L’argent, ce dieu moderne universel, a-t-il participé à la dissolution des liens communautaires des sociétés ? A-t-il, en pénétrant jusque dans les sphères les plus personnelles des relations humaines, transformé la famille en « entreprise » et l’amitié en « marché » ? Ces interrogations, qui occupaient philosophes et sociologues au début du XXe siècle, ont donné lieu à des réponses tranchées. Émile Durkheim, Ferdinand Tönnies et Max Weber considéraient la monétarisation des rapports comme l’un des phénomènes importants accompagnant l’individualisme moderne. Georg Simmel (1), lui, allait plus loin, attribuant spécifiquement à l’argent le pouvoir de rationaliser et de dépersonnaliser les liens les plus intimes. Cependant, il ne s’agissait pas seulement de destruction, puisqu’en même temps l’argent apportait la liberté d’échanger, grâce à sa propriété d’équivalent universel de toutes choses, ce que les économistes appellent sa « neutralité ».
L’argent en dehors de la sphère marchande
Ces thèses, longtemps tenues pour acquises, sont aujourd’hui remises sur le métier par des observateurs attentifs de la manière dont l’argent circule dans les rapports que nous entretenons, au quotidien, avec nos proches ou avec des inconnus, en dehors de la sphère marchande.

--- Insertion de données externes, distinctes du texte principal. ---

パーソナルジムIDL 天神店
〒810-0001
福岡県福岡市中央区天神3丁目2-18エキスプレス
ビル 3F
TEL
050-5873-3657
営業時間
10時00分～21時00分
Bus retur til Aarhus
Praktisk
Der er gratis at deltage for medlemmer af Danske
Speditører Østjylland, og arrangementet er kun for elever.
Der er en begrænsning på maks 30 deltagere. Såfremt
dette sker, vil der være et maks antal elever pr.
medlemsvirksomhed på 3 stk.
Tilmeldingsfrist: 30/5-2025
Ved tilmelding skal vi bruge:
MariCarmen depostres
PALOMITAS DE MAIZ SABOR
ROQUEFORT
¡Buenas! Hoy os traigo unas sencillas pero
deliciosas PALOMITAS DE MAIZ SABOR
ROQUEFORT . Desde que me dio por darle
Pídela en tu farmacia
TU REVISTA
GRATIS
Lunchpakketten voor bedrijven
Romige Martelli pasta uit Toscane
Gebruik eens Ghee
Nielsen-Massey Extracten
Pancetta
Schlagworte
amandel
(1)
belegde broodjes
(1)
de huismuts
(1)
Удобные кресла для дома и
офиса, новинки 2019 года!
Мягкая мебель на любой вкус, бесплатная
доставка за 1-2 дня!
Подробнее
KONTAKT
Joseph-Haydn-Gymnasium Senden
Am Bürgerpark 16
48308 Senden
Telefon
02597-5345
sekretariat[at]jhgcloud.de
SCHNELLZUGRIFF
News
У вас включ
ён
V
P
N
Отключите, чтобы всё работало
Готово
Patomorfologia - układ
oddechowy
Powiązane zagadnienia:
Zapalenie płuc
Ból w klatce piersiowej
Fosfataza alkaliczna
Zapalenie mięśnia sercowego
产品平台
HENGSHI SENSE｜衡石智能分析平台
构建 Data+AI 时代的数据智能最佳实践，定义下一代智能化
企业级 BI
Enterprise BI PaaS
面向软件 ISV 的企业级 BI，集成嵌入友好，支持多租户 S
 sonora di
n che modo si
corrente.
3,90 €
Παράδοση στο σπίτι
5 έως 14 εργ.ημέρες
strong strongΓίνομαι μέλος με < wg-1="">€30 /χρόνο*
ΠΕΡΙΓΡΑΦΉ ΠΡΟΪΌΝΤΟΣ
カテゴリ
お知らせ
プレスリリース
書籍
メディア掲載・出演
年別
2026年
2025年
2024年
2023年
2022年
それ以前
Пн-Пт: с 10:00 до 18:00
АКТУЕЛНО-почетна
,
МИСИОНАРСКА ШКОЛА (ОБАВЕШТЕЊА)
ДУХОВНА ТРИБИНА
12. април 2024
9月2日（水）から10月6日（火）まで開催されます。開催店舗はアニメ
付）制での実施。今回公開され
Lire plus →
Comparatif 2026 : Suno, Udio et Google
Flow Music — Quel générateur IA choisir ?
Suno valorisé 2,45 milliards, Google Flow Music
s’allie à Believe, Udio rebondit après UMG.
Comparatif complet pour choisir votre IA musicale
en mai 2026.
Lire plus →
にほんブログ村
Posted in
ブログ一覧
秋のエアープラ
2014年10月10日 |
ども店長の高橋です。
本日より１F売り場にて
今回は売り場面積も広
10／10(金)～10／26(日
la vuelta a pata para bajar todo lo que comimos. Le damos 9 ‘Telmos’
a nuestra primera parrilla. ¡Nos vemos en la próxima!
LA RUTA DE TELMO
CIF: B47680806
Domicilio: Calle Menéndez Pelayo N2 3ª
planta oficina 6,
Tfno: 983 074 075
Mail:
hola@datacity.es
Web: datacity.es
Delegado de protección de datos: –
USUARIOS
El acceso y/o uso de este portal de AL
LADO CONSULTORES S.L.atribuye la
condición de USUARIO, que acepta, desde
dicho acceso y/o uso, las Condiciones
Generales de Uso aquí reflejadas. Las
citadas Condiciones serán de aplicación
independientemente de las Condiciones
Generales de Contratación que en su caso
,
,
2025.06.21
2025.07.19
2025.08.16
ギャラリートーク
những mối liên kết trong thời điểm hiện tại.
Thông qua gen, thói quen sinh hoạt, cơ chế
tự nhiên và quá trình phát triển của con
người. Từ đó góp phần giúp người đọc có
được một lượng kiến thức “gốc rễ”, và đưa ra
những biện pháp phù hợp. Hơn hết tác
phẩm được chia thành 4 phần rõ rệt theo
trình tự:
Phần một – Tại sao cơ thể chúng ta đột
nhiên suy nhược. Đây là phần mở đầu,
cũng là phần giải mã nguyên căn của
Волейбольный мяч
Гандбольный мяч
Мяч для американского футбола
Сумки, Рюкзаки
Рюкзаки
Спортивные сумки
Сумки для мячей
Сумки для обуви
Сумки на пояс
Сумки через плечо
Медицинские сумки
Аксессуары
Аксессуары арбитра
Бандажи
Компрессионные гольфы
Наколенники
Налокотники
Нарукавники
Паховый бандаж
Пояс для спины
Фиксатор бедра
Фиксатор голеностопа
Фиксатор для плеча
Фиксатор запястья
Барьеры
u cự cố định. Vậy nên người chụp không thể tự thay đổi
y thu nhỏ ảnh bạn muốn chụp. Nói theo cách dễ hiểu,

Pour un banquier rompu aux techniques de la finance, ces manières peuvent sembler déroutantes. Ainsi, qui d’entre nous n’a, dans sa jeunesse au moins, conservé une tirelire de pièces jaunes, dans le but éventuellement de la casser à Noël ? Pourquoi ne pas y mettre des billets ? Cette démarche minimale ouvre vers ce que les spécialistes appellent aujourd’hui le « marquage », dont on constate la présence dans de nombreuses sphères de la vie sociale. Comme le rappellent Damien de Blic et Jeanne Lazarus (2), le fait de séparer matériellement l’argent du ménage de l’argent des sorties au cinéma traduit le fait que toutes les monnaies « ne se valent pas ». Cela peut tenir à la décision des acteurs, mais aussi, plus couramment encore, à la source même de l’argent. Comment expliquer que, par exemple, les gagnants du loto « claquent » avec prodigalité leurs gains, mais pas l’argent de leur salaire ? Pourquoi les prostituées norvégiennes, étudiées par Cecilie Hoigard et Liv Finstad (3), distinguent-elles deux sortes d’argent : celui provenant de leurs activités prostitutives, vite dilapidé en loisirs et objets de luxe, et celui des allocations de mères isolées, soigneusement préservé ? L’argent aurait-il une « odeur » qui le poursuit et l’empêche de circuler librement ?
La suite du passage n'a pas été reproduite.